── Excerpted text ──

The history of how five railroads all came together in the small town of Maybrook, NY. As a result, huge amounts of freight headed for New England passed thru this gateway for decades. 256 pages, black & white text with photographs.

About the Author, Peter A. Brill
Pete grew up in Lakewood, NJ, along CNJ’s Southern Division in the 1950’s/60’s. His multiple careers have included twelve-years on the Middletown & New Jersey Railway based in Middletown, NY.

Three decades of active railfanning throughout the northeast have been succeeded by an effort to preserve in print information on the anthracite railroads as well as the M&NJ. Pete is editor of The Unionville Flyer for the Middletown & New Jersey Railway Historical Society, associate editor (CNJ) for Flags, Diamonds and Statues published by the Anthracite Railroads Historical Society and a past president of the Maybrook Railroad Historical Society.

───
── Records provided ──

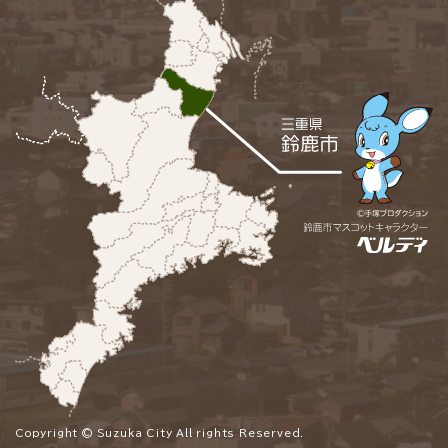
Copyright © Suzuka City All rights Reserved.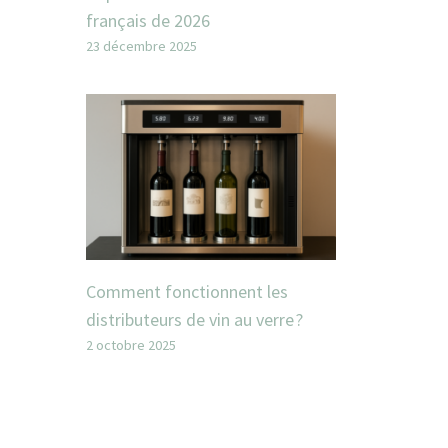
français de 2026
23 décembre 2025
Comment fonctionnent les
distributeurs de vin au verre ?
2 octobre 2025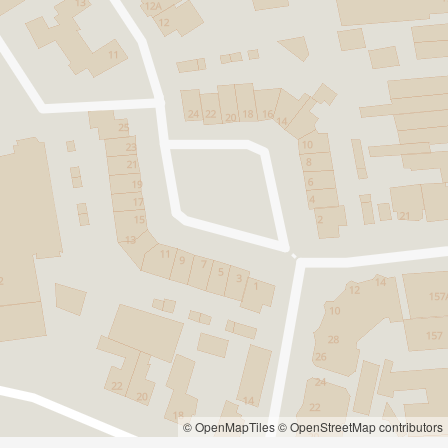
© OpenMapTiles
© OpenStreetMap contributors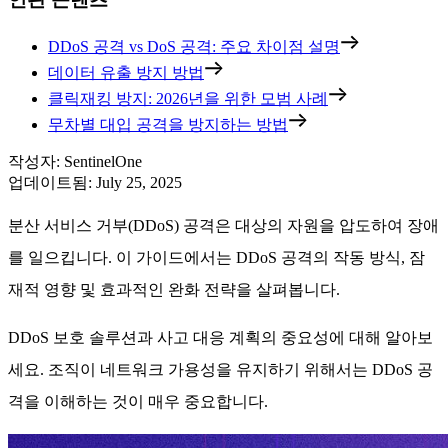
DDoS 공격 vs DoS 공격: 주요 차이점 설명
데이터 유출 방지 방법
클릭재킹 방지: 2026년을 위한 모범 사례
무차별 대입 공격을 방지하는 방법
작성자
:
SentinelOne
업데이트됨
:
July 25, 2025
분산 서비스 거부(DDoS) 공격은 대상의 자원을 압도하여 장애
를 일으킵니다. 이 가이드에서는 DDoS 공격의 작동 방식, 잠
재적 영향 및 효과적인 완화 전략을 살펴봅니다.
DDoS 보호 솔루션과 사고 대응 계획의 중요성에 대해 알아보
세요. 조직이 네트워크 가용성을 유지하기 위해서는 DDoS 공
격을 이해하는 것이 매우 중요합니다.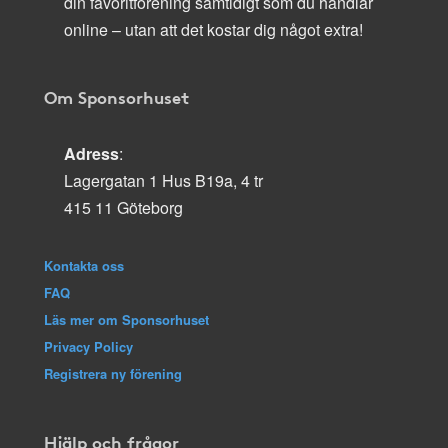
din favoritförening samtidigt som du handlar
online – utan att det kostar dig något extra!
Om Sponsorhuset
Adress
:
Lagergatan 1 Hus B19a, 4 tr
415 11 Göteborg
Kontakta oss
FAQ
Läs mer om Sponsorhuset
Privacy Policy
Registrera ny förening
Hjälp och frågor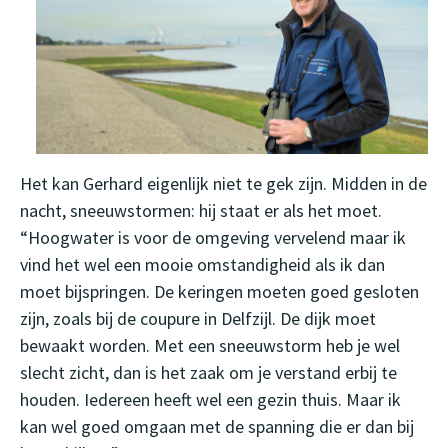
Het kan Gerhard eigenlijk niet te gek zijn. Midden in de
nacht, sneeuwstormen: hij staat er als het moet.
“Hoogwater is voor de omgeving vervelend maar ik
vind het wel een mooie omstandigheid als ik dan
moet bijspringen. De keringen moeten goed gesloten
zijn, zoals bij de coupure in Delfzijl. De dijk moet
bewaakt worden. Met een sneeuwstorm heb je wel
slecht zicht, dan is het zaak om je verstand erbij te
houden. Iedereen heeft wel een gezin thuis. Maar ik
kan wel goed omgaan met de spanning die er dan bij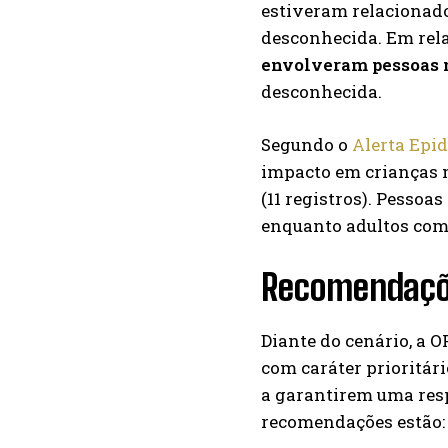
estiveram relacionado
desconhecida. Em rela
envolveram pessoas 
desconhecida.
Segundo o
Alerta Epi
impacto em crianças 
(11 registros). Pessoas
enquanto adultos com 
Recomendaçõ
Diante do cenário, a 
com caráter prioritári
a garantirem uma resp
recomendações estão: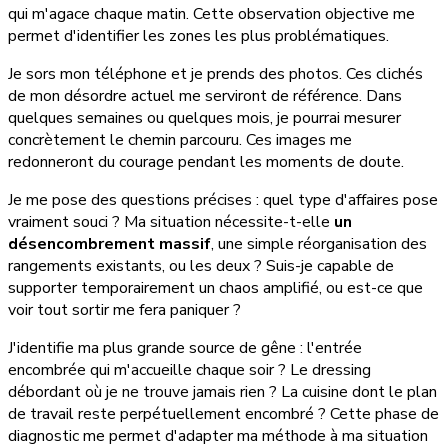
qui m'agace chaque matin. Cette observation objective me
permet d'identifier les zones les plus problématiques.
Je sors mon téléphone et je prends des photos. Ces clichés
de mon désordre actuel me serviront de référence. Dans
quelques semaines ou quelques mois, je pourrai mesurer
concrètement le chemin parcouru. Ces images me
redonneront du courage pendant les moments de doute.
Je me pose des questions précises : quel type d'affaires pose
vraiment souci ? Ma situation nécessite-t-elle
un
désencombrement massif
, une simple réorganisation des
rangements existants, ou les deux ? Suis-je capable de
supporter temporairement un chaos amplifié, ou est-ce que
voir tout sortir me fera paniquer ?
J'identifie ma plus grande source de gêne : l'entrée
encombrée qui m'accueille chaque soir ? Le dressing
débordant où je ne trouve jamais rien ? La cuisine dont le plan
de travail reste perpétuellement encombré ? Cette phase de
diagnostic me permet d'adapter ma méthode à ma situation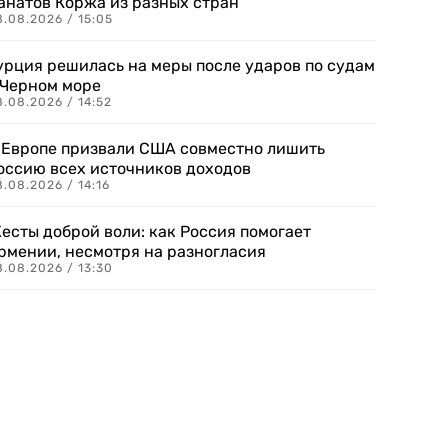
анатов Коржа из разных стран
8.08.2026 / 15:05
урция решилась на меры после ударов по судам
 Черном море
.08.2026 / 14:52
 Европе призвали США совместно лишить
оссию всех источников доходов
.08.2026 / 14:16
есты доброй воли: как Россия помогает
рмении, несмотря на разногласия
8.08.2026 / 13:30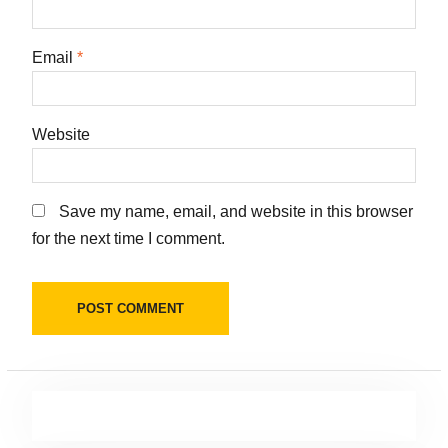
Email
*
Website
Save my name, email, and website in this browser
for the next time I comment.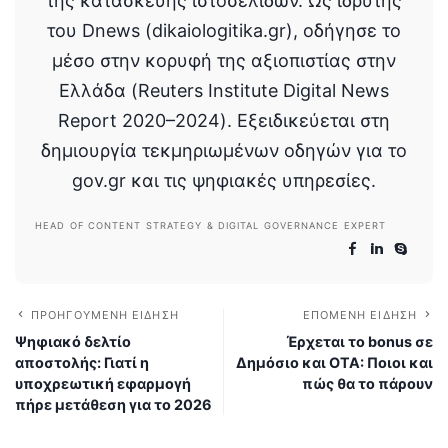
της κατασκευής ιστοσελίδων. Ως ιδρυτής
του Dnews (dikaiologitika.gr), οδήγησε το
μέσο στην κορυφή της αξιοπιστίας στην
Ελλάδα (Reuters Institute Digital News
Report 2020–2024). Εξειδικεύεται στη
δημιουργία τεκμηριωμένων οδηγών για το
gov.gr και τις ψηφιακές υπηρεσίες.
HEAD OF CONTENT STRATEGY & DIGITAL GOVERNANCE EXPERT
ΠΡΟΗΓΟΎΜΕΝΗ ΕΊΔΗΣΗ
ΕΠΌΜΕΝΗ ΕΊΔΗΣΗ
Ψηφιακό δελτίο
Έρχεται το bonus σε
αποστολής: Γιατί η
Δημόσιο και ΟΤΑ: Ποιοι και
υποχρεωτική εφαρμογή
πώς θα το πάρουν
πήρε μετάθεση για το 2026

───
── Records provided ──

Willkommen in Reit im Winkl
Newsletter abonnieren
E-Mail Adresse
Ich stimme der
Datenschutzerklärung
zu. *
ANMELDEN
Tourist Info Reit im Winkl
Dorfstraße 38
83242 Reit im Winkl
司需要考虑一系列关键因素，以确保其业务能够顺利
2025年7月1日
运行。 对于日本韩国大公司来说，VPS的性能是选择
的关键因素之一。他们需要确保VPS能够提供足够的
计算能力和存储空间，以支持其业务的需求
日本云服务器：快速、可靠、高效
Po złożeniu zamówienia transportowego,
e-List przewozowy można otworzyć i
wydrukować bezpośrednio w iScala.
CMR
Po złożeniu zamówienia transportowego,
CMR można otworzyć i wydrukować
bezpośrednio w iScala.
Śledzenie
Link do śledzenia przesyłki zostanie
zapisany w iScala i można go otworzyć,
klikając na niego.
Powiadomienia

───

▶ [Task instructions]:
a) Answer these about the Maybrook book description, one line each:
(i) How many railroads came together in Maybrook?
(ii) How many years did Pete work on the Middletown & New Jersey Railway?
(iii) Which group is The Unionville Flyer edited for?
b) Write the next part of the Maybrook book description, starting after its last sentence.

▶ [Responses by item number]:
a)
(i) Five
(ii) Twelve
(iii) The Middletown & New Jersey Railway Historical Society

b)
About the Book, The Maybrook Gateway
The decision of the Anthracite Railroads Historical Society to hold the 2005 annual convention in Middletown, NY, and focus on nearby Maybrook Yard stimulated the author to produce an article for the society’s publication, Flags, Diamonds & Statues, in advance of the convention. It was initially planned to cover the operations of the L&NE, L&HR and O&W to the all-important New Haven connection at Maybrook Yard, the Gateway to Southern New England. However, no analysis of these three anthracite roads, which sought with varying degrees of success to operate as bridge carriers, could be complete without including their common competitor, the much larger Erie/EL, and also examining their westward connections, the LV, DL&W, CNJ/RDG/B&O and PRR.

Further consideration convinced the author that a full treatment of the topic warranted coverage of the New Haven and its predecessors and so he crept cautiously across the high and spindly Poughkeepsie Bridge to investigate the Poughkeepsie Bridge Route and its successor, the Maybrook Line.

The article thus became a book, albeit a few years late for the convention.